Write out every line of the records below character for character, and leave the pictures out of your answer.

***** Data listing *****

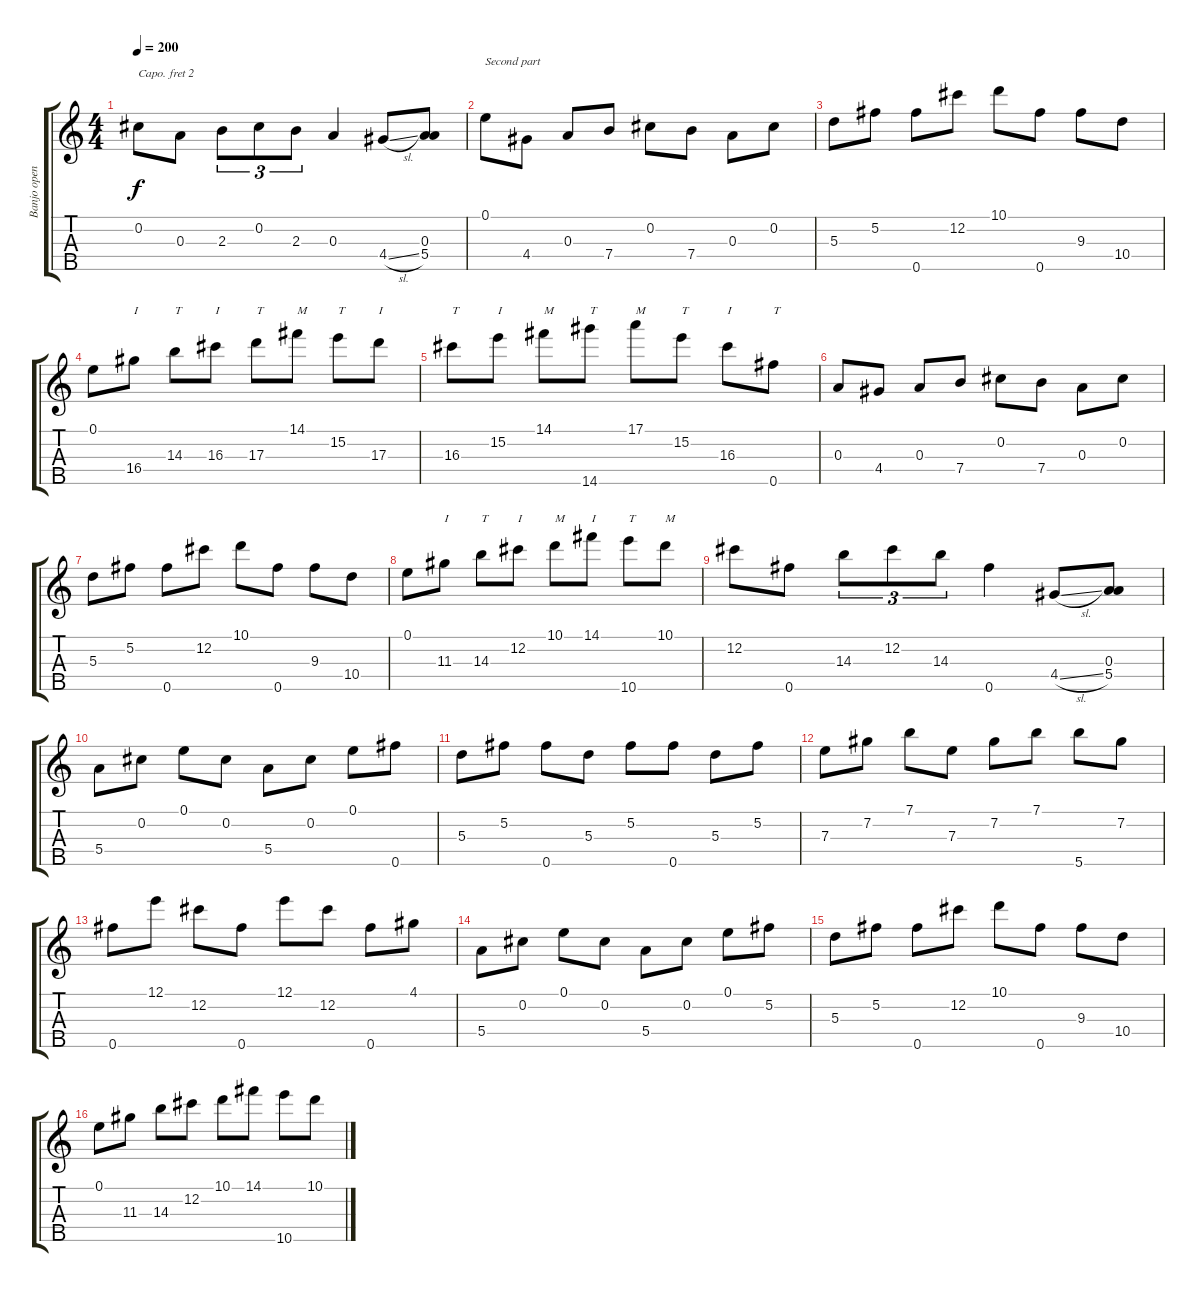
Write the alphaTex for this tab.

\track ("Banjo open G" "Banjo open") {instrument acousticguitarsteel}
\staff {score tabs}
\capo 2
\tuning (D4 B3 G3 D3 E4) {hide}
\ts (4 4)
\tempo 200
\clef g2
\ks c
0.2.8{dy f} 0.3.8 2.3.8{tu (3 2)} 0.2.8{tu (3 2)} 2.3.8{tu (3 2)} 0.3.4 4.4{sl}.8 (0.3 5.4).8 |
0.1.8{txt "Second part"} 4.4.8 0.3.8 7.4.8 0.2.8 7.4.8 0.3.8 0.2.8 |
5.3.8 5.2.8 0.5.8 12.2.8 10.1.8 0.5.8 9.3.8 10.4.8 |
0.1.8 16.4.8{txt "I"} 14.3.8{txt "T"} 16.3.8{txt "I"} 17.3.8{txt "T"} 14.1.8{txt "M"} 15.2.8{txt "T"} 17.3.8{txt "I"} |
16.3.8{txt "T"} 15.2.8{txt "I"} 14.1.8{txt "M"} 14.5.8{txt "T"} 17.1.8{txt "M"} 15.2.8{txt "T"} 16.3.8{txt "I"} 0.5.8{txt "T"} |
0.3.8 4.4.8 0.3.8 7.4.8 0.2.8 7.4.8 0.3.8 0.2.8 |
5.3.8 5.2.8 0.5.8 12.2.8 10.1.8 0.5.8 9.3.8 10.4.8 |
0.1.8 11.3.8{txt "I"} 14.3.8{txt "T"} 12.2.8{txt "I"} 10.1.8{txt "M"} 14.1.8{txt "I"} 10.5.8{txt "T"} 10.1.8{txt "M"} |
12.2.8 0.5.8 14.3.8{tu (3 2)} 12.2.8{tu (3 2)} 14.3.8{tu (3 2)} 0.5.4 4.4{sl}.8 (0.3 5.4).8 |
5.4.8 0.2.8 0.1.8 0.2.8 5.4.8 0.2.8 0.1.8 0.5.8 |
5.3.8 5.2.8 0.5.8 5.3.8 5.2.8 0.5.8 5.3.8 5.2.8 |
7.3.8 7.2.8 7.1.8 7.3.8 7.2.8 7.1.8 5.5.8 7.2.8 |
0.5.8 12.1.8 12.2.8 0.5.8 12.1.8 12.2.8 0.5.8 4.1.8 |
5.4.8 0.2.8 0.1.8 0.2.8 5.4.8 0.2.8 0.1.8 5.2.8 |
5.3.8 5.2.8 0.5.8 12.2.8 10.1.8 0.5.8 9.3.8 10.4.8 |
0.1.8 11.3.8 14.3.8 12.2.8 10.1.8 14.1.8 10.5.8 10.1.8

*****

● **Full output**:
Write the alphaTex for this tab.

\track ("Banjo open G" "Banjo open") {instrument acousticguitarsteel}
\staff {score tabs}
\capo 2
\tuning (D4 B3 G3 D3 E4) {hide}
\ts (4 4)
\tempo 200
\clef g2
\ks c
0.2.8{dy f} 0.3.8 2.3.8{tu (3 2)} 0.2.8{tu (3 2)} 2.3.8{tu (3 2)} 0.3.4 4.4{sl}.8 (0.3 5.4).8 |
0.1.8{txt "Second part"} 4.4.8 0.3.8 7.4.8 0.2.8 7.4.8 0.3.8 0.2.8 |
5.3.8 5.2.8 0.5.8 12.2.8 10.1.8 0.5.8 9.3.8 10.4.8 |
0.1.8 16.4.8{txt "I"} 14.3.8{txt "T"} 16.3.8{txt "I"} 17.3.8{txt "T"} 14.1.8{txt "M"} 15.2.8{txt "T"} 17.3.8{txt "I"} |
16.3.8{txt "T"} 15.2.8{txt "I"} 14.1.8{txt "M"} 14.5.8{txt "T"} 17.1.8{txt "M"} 15.2.8{txt "T"} 16.3.8{txt "I"} 0.5.8{txt "T"} |
0.3.8 4.4.8 0.3.8 7.4.8 0.2.8 7.4.8 0.3.8 0.2.8 |
5.3.8 5.2.8 0.5.8 12.2.8 10.1.8 0.5.8 9.3.8 10.4.8 |
0.1.8 11.3.8{txt "I"} 14.3.8{txt "T"} 12.2.8{txt "I"} 10.1.8{txt "M"} 14.1.8{txt "I"} 10.5.8{txt "T"} 10.1.8{txt "M"} |
12.2.8 0.5.8 14.3.8{tu (3 2)} 12.2.8{tu (3 2)} 14.3.8{tu (3 2)} 0.5.4 4.4{sl}.8 (0.3 5.4).8 |
5.4.8 0.2.8 0.1.8 0.2.8 5.4.8 0.2.8 0.1.8 0.5.8 |
5.3.8 5.2.8 0.5.8 5.3.8 5.2.8 0.5.8 5.3.8 5.2.8 |
7.3.8 7.2.8 7.1.8 7.3.8 7.2.8 7.1.8 5.5.8 7.2.8 |
0.5.8 12.1.8 12.2.8 0.5.8 12.1.8 12.2.8 0.5.8 4.1.8 |
5.4.8 0.2.8 0.1.8 0.2.8 5.4.8 0.2.8 0.1.8 5.2.8 |
5.3.8 5.2.8 0.5.8 12.2.8 10.1.8 0.5.8 9.3.8 10.4.8 |
0.1.8 11.3.8 14.3.8 12.2.8 10.1.8 14.1.8 10.5.8 10.1.8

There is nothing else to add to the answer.